Victory claimed on courthouse lawnSeptember 18, 2013
By TONY RAAP
Herald Staff Writer
JASPER — More than two months after the debate spilled into public view, Dubois County Commissioners have yet to reach a resolution on whether to allow pets on the courthouse lawn.
Meanwhile, Janalyn Oster, the woman at the center of the debate, continues to trot her dog over to the courthouse whenever her pet needs to use the bathroom, a practice commissioners say they are fine with as long as she cleans up her pooch’s mess.
“If she is picking up the dog’s doo-doo, I guess we’ll be satisfied with that,” Commissioner Larry Vollmer said.
“We got a lot more important issues than to spend a lot of time discussing that,” he added. “That’s pretty much where it stands.”
Oster, who works at Procol, a collections agency across from the courthouse, takes her dog to the office each day. During her breaks, she walks Snicker Doodle, a 10-month-old Pekingese-poodle crossbreed, around the Square.
County officials have gotten complaints about the dog defecating on the courthouse lawn. A few months ago, County Attorney Art Nordhoff sent Oster a letter asking that she walk her dog elsewhere.
But instead of complying, she decided to stand up to the county. In July, she brought Snicker Doodle to a commissioners meeting and asked county officials to reconsider.
She said she always cleans up after her dog and argued that the lawn is the only green space within several blocks of her job.
She also felt singled out, saying that other pets also play on the lawn. Oster claims she has cleaned up after other dogs.
The commissioners decided the issue needed more discussion. It’s unclear when, or if, it will be revisited.
Jasper city ordinance requires owners to pick up their pet’s mess, but the courthouse is on county property, so the ordinance doesn’t apply.
County officials could pass an ordinance similar to the city’s, but “how do you enforce it?” Nordhoff said.
“Are we going to have a sheriff stand out there all day long? Are we going to put a fence up around the courthouse? And what are we going to do about the stray dogs that come there?” he said. “So that’s where we’re stuck.”

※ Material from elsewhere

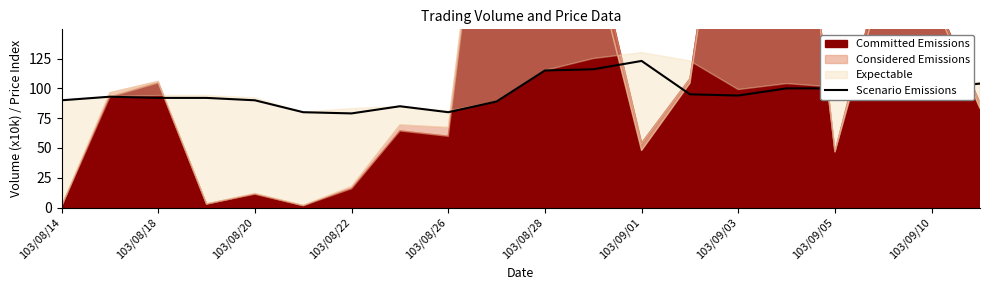

True or false: Scenario Emissions has a value of 80.0 at 103/08/26.

True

Vollmer and Commissioner Doug Uebelhor said they won’t stop Oster from bringing her dog to the courthouse as long as she picks up its mess.
They said they weren’t trying to single her out. Neither favors banning pets from the lawn. Rather, an ordinance, if passed, would require owners to pick up after their pets to ensure that the lawn stays clean.
“I don’t think we should limit pets, because we’re not going to be able to stop all of them,” Uebelhor said. “Why stop the ones where the owner is there and watching it and cleaning up after it?”
Commissioner Randy Fleck declined to weigh in. Because the issue is still being reviewed, he said it would be premature to comment.
For now, Oster feels as though she has won. No one from the county bothers her when she takes her dog across the street to the courthouse.
“I don’t think they ever thought I would challenge it,” she said. “They thought they’d send me the letter and I’d start taking her to other places and it’d be done.”
The moral, Oster said, is to “stand up for what you believe in.”